The small farmers in Sumatra are stuck with clearing their land, increasing their yield and profits. Conserving the forests might not seem like a choice for them.
The process of converting such forests to farms leads to soil erosion. The soil gets degraded and it loses its productivity. The land becomes unproductive with time. The farmers fail to earn proper wages and it pushes them to clear more forests. They attempt to expand their cultivation, but this negatively affects nature and wildlife.
Sumatra has seen such processes for years with worse results. Some farmers have chosen Sumatran reforestation and integrated it with agroforestry.
They have placed trees in small distances that improve fertility and increase the yield of the soil.

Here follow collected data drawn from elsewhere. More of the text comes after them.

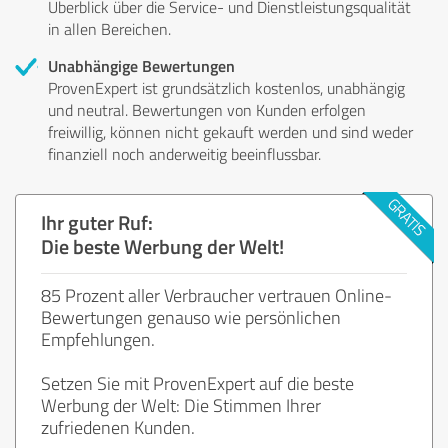
Überblick über die Service- und Dienstleistungsqualität
in allen Bereichen.
Unabhängige Bewertungen
ProvenExpert ist grundsätzlich kostenlos, unabhängig
und neutral. Bewertungen von Kunden erfolgen
freiwillig, können nicht gekauft werden und sind weder
finanziell noch anderweitig beeinflussbar.
Ihr guter Ruf:
Die beste Werbung der Welt!
85 Prozent aller Verbraucher vertrauen Online-
Bewertungen genauso wie persönlichen
Empfehlungen.
Setzen Sie mit ProvenExpert auf die beste
Werbung der Welt: Die Stimmen Ihrer
zufriedenen Kunden.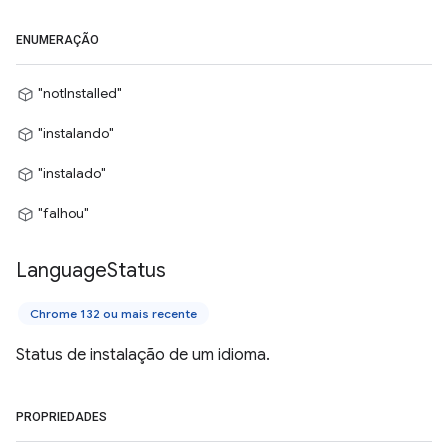
ENUMERAÇÃO
"notInstalled"
"instalando"
"instalado"
"falhou"
Language
Status
Chrome 132 ou mais recente
Status de instalação de um idioma.
PROPRIEDADES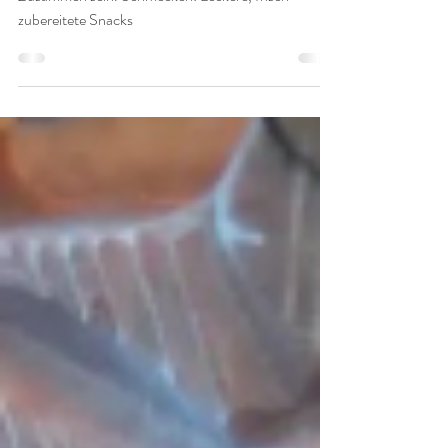
Sinnestauchen
Genau DAS gibt es bei unseren Festen & beim
Zusammen sein. Schmecken: Leckere, frisch
zubereitete Snacks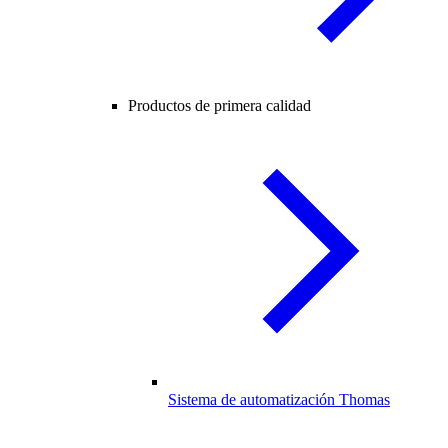
Productos de primera calidad
Sistema de automatización Thomas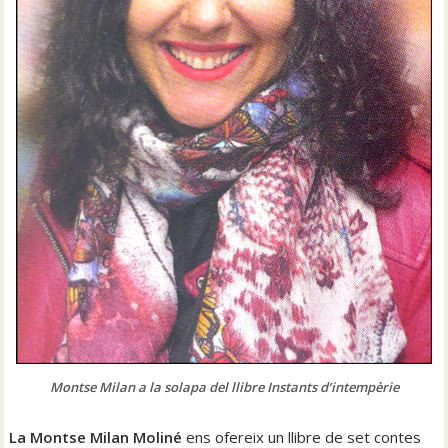
Montse Milan a la solapa del llibre Instants d’intempèrie
La Montse Milan Moliné
ens ofereix un llibre de set contes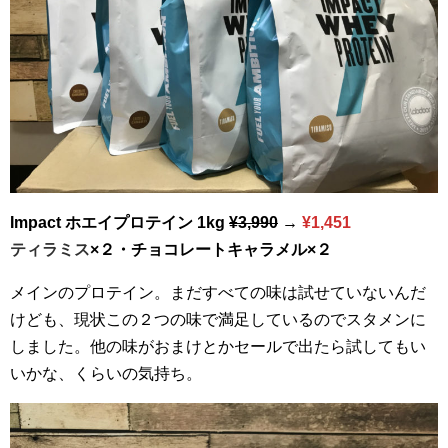
Impact ホエイプロテイン 1kg
¥3,990
→
¥1,451
ティラミス
×２・チョコレートキャラメル×２
メインのプロテイン。まだすべての味は試せていないんだ
けども、現状この２つの味で満足しているのでスタメンに
しました。他の味がおまけとかセールで出たら試してもい
いかな、くらいの気持ち。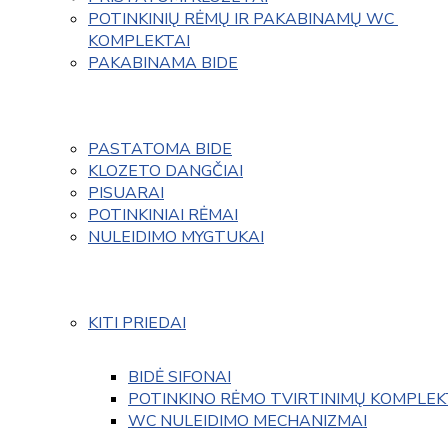
POTINKINIŲ RĖMŲ IR PAKABINAMŲ WC 
KOMPLEKTAI
PAKABINAMA BIDE
PASTATOMA BIDE
KLOZETO DANGČIAI
PISUARAI
POTINKINIAI RĖMAI
NULEIDIMO MYGTUKAI
KITI PRIEDAI
BIDĖ SIFONAI
POTINKINO RĖMO TVIRTINIMŲ KOMPLEK
WC NULEIDIMO MECHANIZMAI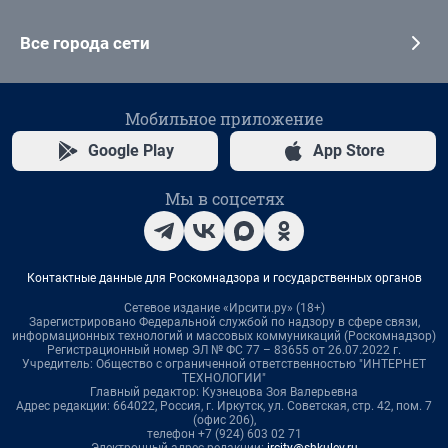
Все города сети
Мобильное приложение
Google Play
App Store
Мы в соцсетях
Контактные данные для Роскомнадзора и государственных органов
Сетевое издание «Ирсити.ру» (18+)
Зарегистрировано Федеральной службой по надзору в сфере связи,
информационных технологий и массовых коммуникаций (Роскомнадзор)
Регистрационный номер ЭЛ № ФС 77 – 83655 от 26.07.2022 г.
Учредитель: Общество с ограниченной ответственностью "ИНТЕРНЕТ
ТЕХНОЛОГИИ"
Главный редактор: Кузнецова Зоя Валерьевна
Адрес редакции: 664022, Россия, г. Иркутск, ул. Советская, стр. 42, пом. 7
(офис 206),
телефон +7 (924) 603 02 71
Электронный адрес редакции:
ircity@shkulev.ru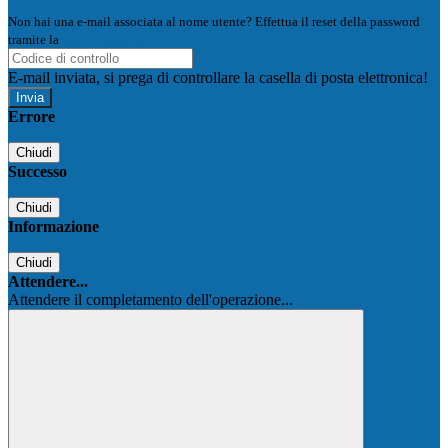
Non hai una e-mail associata al nome utente? Effettua il reset della password
tramite la
Login Spaggiari
E-mail inviata, si prega di controllare la casella di posta elettronica!
Errore
Chiudi
Successo
Chiudi
Informazione
Chiudi
Attendere...
Attendere il completamento dell'operazione...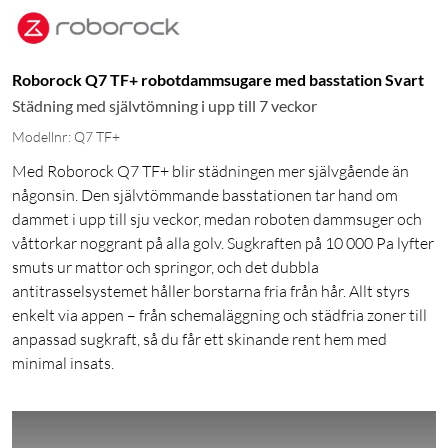
Roborock Q7 TF+ robotdammsugare med basstation Svart
Städning med självtömning i upp till 7 veckor
Modellnr: Q7 TF+
Med Roborock Q7 TF+ blir städningen mer självgående än
någonsin. Den självtömmande basstationen tar hand om
dammet i upp till sju veckor, medan roboten dammsuger och
våttorkar noggrant på alla golv. Sugkraften på 10 000 Pa lyfter
smuts ur mattor och springor, och det dubbla
antitrasselsystemet håller borstarna fria från hår. Allt styrs
enkelt via appen – från schemaläggning och städfria zoner till
anpassad sugkraft, så du får ett skinande rent hem med
minimal insats.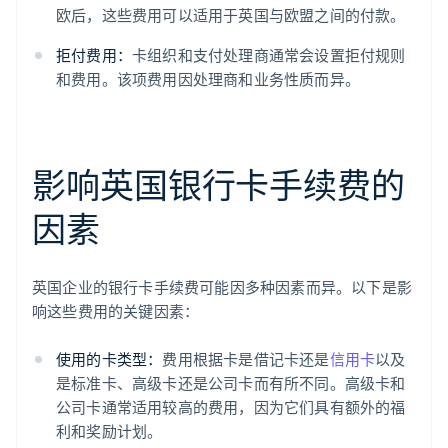
欧后，这些费用可以适用于英国与欧盟之间的付款。
拒付费用：
卡组织和支付处理商通常会设置拒付规则
和费用。该项费用因处理商和业务性质而异。
影响英国银行卡手续费的
因素
英国企业的银行卡手续费可能因多种因素而异。以下是影
响这些费用的关键因素：
使用的卡类型：
费用根据卡是借记卡还是
信用卡
以及
是标准卡、高级卡还是公司卡而有所不同。高级卡和
公司卡通常适用较高的费用，因为它们具有额外的福
利和奖励计划。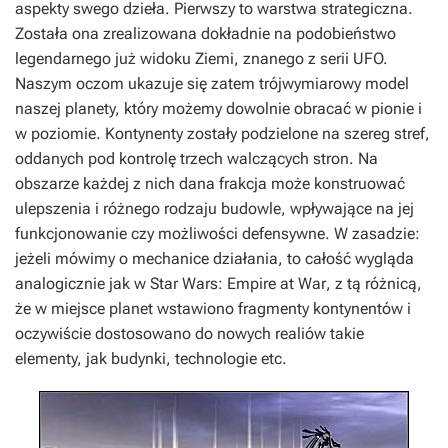
aspekty swego dzieła. Pierwszy to warstwa strategiczna.
Została ona zrealizowana dokładnie na podobieństwo
legendarnego już widoku Ziemi, znanego z serii UFO.
Naszym oczom ukazuje się zatem trójwymiarowy model
naszej planety, który możemy dowolnie obracać w pionie i
w poziomie. Kontynenty zostały podzielone na szereg stref,
oddanych pod kontrolę trzech walczących stron. Na
obszarze każdej z nich dana frakcja może konstruować
ulepszenia i różnego rodzaju budowle, wpływające na jej
funkcjonowanie czy możliwości defensywne. W zasadzie:
jeżeli mówimy o mechanice działania, to całość wygląda
analogicznie jak w
Star Wars: Empire at War
, z tą różnicą,
że w miejsce planet wstawiono fragmenty kontynentów i
oczywiście dostosowano do nowych realiów takie
elementy, jak budynki, technologie etc.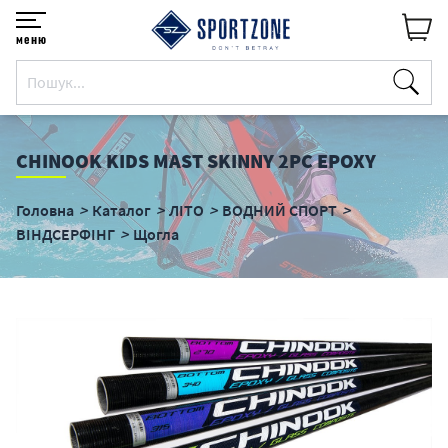
меню
CHINOOK KIDS MAST SKINNY 2PC EPOXY
Головна
Каталог
ЛІТО
ВОДНИЙ СПОРТ
ВІНДСЕРФІНГ
Щогла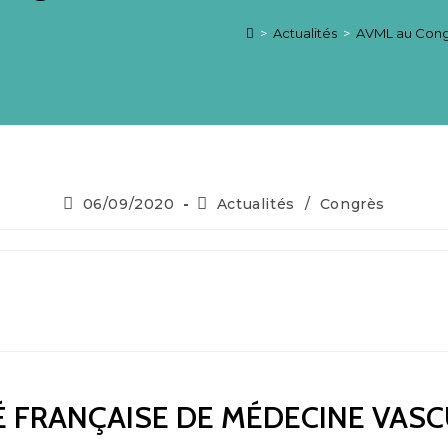
>
Actualités
>
AVML au Congr
Publication
Post
06/09/2020
Actualités
/
Congrès
publiée :
category:
É FRANÇAISE DE MÉDECINE VASC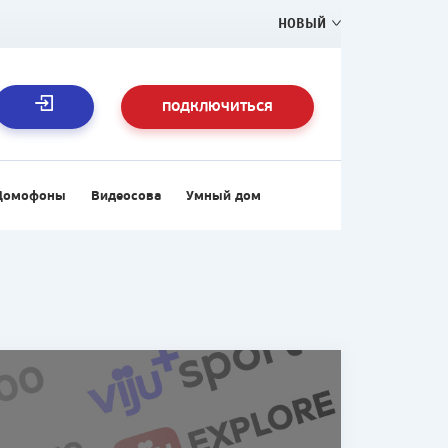
НОВЫЙ
ПОДКЛЮЧИТЬСЯ
Домофоны
Видеосова
Умный дом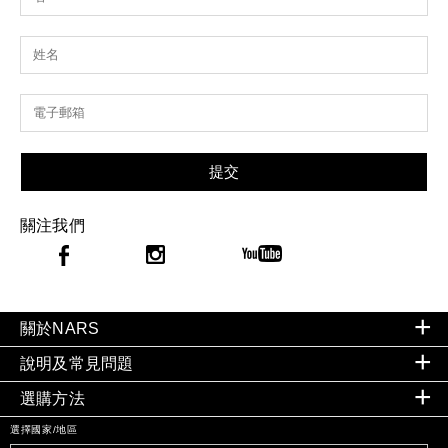
提交
關注我們
關於NARS
說明及常見問題
選購方法
選擇國家/地區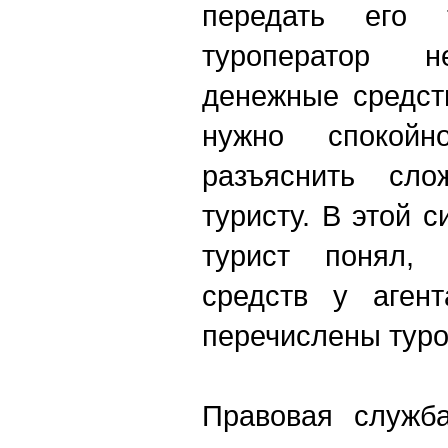
передать его т
туроператор 
денежные средст
нужно спокойн
разъяснить сло
туристу. В этой 
турист понял,
средств у агент
перечислены туро
Правовая служба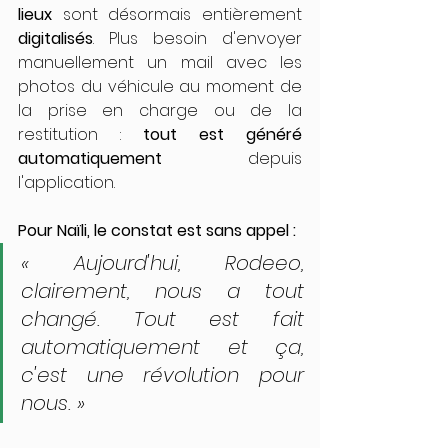
lieux
 sont désormais entièrement 
digitalisés
. Plus besoin d'envoyer 
manuellement un mail avec les 
photos du véhicule au moment de 
la prise en charge ou de la 
restitution : 
tout est généré 
automatiquement
 depuis 
l'application.
Pour Naïli, le constat est sans appel :
« Aujourd'hui, Rodeeo, 
clairement, nous a tout 
changé. Tout est fait 
automatiquement et ça, 
c'est une révolution pour 
nous. »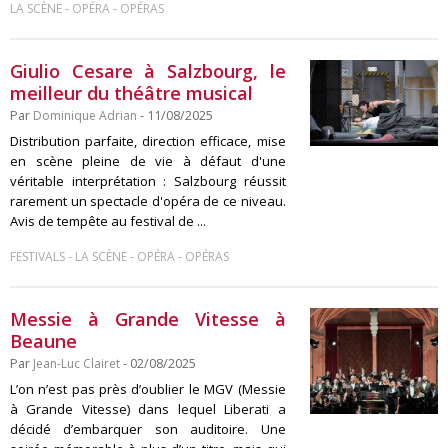
-
-
LA SCÈNE
OPÉRA
OPÉRAS
Giulio Cesare à Salzbourg, le
meilleur du théâtre musical
Par
Dominique Adrian
- 11/08/2025
Distribution parfaite, direction efficace, mise
en scène pleine de vie à défaut d'une
véritable interprétation : Salzbourg réussit
rarement un spectacle d'opéra de ce niveau.
Avis de tempête au festival de ...
-
-
-
FESTIVALS
LA SCÈNE
OPÉRA
OPÉRAS
Messie à Grande Vitesse à
Beaune
Par
Jean-Luc Clairet
- 02/08/2025
L’on n’est pas près d’oublier le MGV (Messie
à Grande Vitesse) dans lequel Liberati a
décidé d’embarquer son auditoire. Une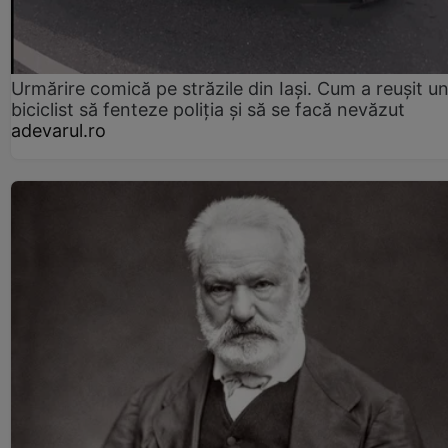
Urmărire comică pe străzile din Iași. Cum a reușit u
biciclist să fenteze poliția și să se facă nevăzut
adevarul.ro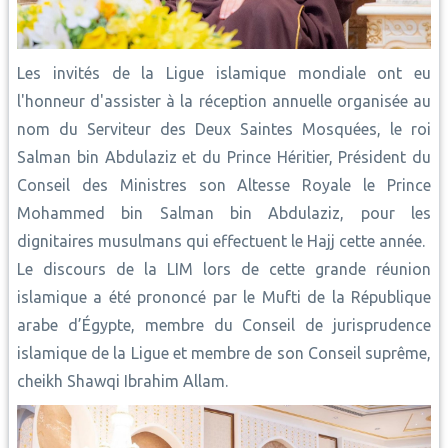
Les invités de la Ligue islamique mondiale ont eu
l'honneur d'assister à la réception annuelle organisée au
nom du Serviteur des Deux Saintes Mosquées, le roi
Salman bin Abdulaziz et du Prince Héritier, Président du
Conseil des Ministres son Altesse Royale le Prince
Mohammed bin Salman bin Abdulaziz, pour les
dignitaires musulmans qui effectuent le Hajj cette année.
Le discours de la LIM lors de cette grande réunion
islamique a été prononcé par le Mufti de la République
arabe d’Égypte, membre du Conseil de jurisprudence
islamique de la Ligue et membre de son Conseil suprême,
cheikh Shawqi Ibrahim Allam.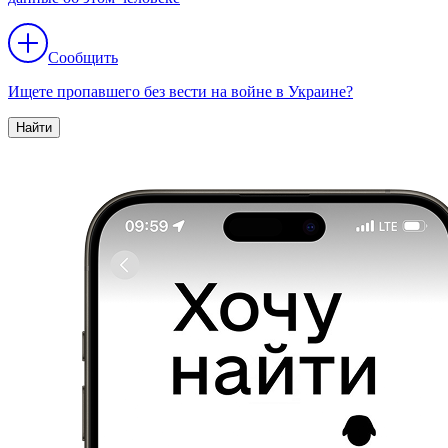
Сообщить
Ищете пропавшего без вести на войне в Украине?
Найти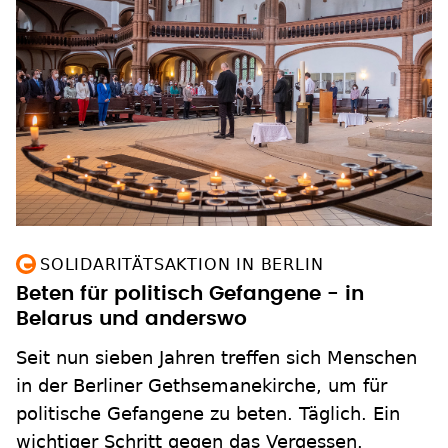
SOLIDARITÄTSAKTION IN BERLIN
Beten für politisch Gefangene - in
Belarus und anderswo
Seit nun sieben Jahren treffen sich Menschen
in der Berliner Gethsemanekirche, um für
politische Gefangene zu beten. Täglich. Ein
wichtiger Schritt gegen das Vergessen.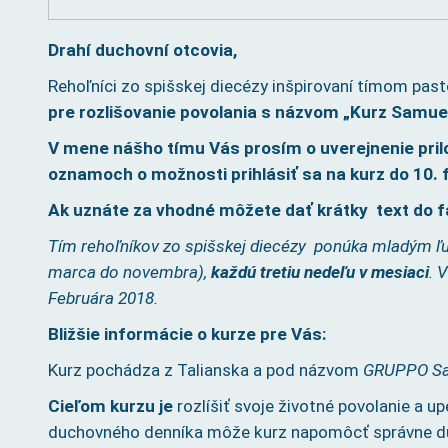
Drahí duchovní otcovia,
Rehoľníci zo spišskej diecézy inšpirovaní tímom pas
pre rozlišovanie povolania s názvom „Kurz Samuel
V mene nášho t
ímu Vás prosím o uverejnenie pri
oznamoch o možnosti prihlásiť sa na kurz do 10.
Ak uznáte za vhodné môžete dať krátky text do 
Tím rehoľníkov zo spišskej diecézy ponúka mladým ľuď
marca do novembra),
každú tretiu nedeľu v mesiaci
. 
Februára 2018.
Bližšie informácie o kurze pre Vás:
Kurz pochádza z Talianska a pod názvom
GRUPPO S
Cieľom kurzu je
rozlíšiť svoje životné povolanie a
duchovného denníka môže kurz napomôcť správne duch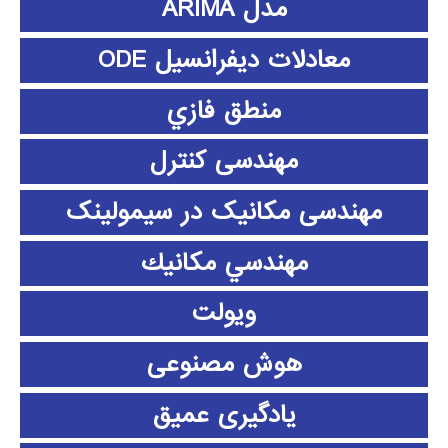
مدل ARIMA
معادلات دیفرانسیل ODE
منطق فازي
مهندسی کنترل
مهندسی مکانیک در سیمولینک
مهندسي مكانيك
ویولت
هوش مصنوعی
یادگیری عمیق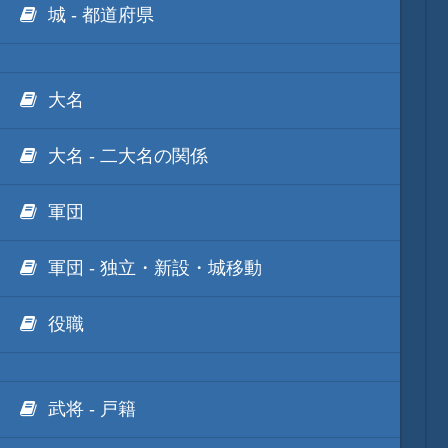
城 - 都道府県
大名
大名 - 二大名の関係
軍団
軍団 - 独立・新設・城移動
役職
武将 - 戸籍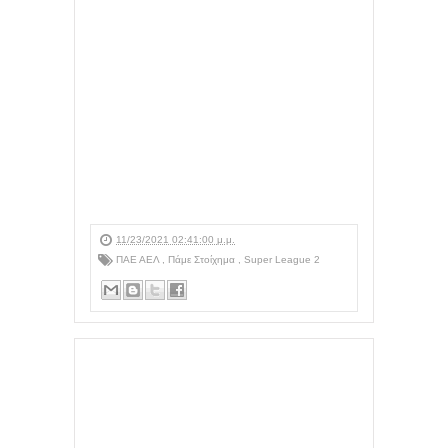
11/23/2021 02:41:00 μ.μ.
ΠΑΕ ΑΕΛ
,
Πάμε Στοίχημα
,
Super League 2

The biodiversity in these farms is increased with the pressure on the surrounding protected areas reducing.
Sumatran Reforestation Is Essential For Several Endangered Species
Sumatra and Borneo contain the largest forests in Indonesia. BBSNP is one of the sites on the island, recognized by UNESCO. It represents the Tropical Rainforest Sumatran Heritage. These are the sites that hold the highest potential for Sumatran reforestation and saving the endangered species on these islands. You can say that these refugees are arks of biodiversity.
The Rainforest sites hold over 10,000 species of flora, which includes the Rafflesia. These ancient forests are being cleared at a rapid pace to make way for agriculture and palm plantations.
The work for Sumatran reforestation helps keep everything safe in the BBSNP. The trees that were planted in this project provide habitat to the animals and also bear fruits for them. You can find the likes of tarsiers to birdwing butterflies in this forest. These animals contribute to protecting the environment and also the larger animals. The Sumatran Orangutans are one such example.
The Sumatran reforestation project is still ongoing and provides coordinated solutions to tackle similar issues in the region.